TEXT PASSAGE.
####

Being a single parent in a high-profile job, Malvika* says her children were well aware that they couldn’t get into trouble at school and have her called in during the week. “They were really supportive,” she says. But once her son’s maths teacher insisted on meeting her. Malvika was upset, and blunt.
“Teaching is your responsibility,” she told the teacher. “He’s in school till 4 pm. When he comes home, I’ll do what a mother is supposed to. Please find ways yourself to make him understand the concepts, make him practice, whatever!”
There are many parents who will agree with Malvika but may not deal with the situation with the same gumption. Most just hire tutors — for almost every subject — shown clearly by the mushrooming business of tuition over the years. And this is true not just for government and government aided schools, where teaching standards are considered low anyway, but equally true for private, unaided schools.

####

EXTRACTED DATA.

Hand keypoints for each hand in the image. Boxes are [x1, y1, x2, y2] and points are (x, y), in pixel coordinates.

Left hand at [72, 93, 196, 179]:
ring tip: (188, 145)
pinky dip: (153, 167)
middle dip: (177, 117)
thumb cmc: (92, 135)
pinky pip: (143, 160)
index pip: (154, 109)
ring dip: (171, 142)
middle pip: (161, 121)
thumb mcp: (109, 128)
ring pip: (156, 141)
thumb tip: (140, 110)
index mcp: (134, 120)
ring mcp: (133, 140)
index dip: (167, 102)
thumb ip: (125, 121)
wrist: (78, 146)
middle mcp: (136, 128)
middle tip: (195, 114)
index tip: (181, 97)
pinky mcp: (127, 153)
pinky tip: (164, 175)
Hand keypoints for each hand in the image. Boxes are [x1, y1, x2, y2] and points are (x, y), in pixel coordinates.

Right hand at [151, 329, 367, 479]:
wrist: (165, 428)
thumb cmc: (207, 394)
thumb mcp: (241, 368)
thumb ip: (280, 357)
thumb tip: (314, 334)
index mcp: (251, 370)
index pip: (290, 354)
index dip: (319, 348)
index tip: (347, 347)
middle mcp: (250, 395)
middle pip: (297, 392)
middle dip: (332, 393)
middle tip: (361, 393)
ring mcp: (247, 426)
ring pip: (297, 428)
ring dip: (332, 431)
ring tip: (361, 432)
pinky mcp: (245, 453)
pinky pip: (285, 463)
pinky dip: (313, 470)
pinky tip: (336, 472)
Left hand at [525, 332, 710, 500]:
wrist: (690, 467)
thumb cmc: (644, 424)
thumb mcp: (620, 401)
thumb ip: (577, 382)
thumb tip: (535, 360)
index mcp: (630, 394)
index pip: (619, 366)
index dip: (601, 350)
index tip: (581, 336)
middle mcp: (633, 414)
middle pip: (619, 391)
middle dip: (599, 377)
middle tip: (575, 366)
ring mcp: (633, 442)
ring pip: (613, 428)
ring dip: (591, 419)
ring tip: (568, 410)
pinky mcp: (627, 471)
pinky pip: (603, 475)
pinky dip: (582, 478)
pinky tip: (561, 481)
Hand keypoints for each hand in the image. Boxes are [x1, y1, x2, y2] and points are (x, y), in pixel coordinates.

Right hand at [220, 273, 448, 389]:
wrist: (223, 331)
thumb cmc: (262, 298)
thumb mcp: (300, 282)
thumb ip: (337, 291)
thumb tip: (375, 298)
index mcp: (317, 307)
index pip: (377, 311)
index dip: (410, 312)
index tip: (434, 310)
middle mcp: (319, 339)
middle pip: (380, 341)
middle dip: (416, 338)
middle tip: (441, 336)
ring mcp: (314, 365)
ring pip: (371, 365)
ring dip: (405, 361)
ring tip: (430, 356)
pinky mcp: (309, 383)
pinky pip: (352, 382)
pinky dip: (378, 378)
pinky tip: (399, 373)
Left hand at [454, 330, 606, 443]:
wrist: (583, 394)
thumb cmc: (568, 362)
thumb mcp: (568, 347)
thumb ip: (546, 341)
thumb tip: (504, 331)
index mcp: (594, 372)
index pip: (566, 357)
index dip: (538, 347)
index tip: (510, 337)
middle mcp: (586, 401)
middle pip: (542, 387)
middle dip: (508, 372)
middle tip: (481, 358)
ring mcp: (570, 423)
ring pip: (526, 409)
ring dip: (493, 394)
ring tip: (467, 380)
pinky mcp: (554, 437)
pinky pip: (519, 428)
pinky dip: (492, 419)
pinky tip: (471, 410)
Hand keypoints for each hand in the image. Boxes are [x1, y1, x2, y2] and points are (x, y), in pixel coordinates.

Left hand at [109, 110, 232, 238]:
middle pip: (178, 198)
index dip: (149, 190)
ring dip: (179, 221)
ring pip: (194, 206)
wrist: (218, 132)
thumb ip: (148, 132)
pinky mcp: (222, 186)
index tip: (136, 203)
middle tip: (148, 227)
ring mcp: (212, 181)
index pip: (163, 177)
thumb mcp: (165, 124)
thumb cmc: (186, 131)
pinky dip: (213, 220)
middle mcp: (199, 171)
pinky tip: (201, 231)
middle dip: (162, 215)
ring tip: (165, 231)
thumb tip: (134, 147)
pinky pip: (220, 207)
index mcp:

####

YOUR GOAL. According to the passage on tutoring, until what time does Malvika say her son is in school? The entries were drawn from a source unrelated to the passage on tutoring.

ANSWER BOX. Until 4 pm.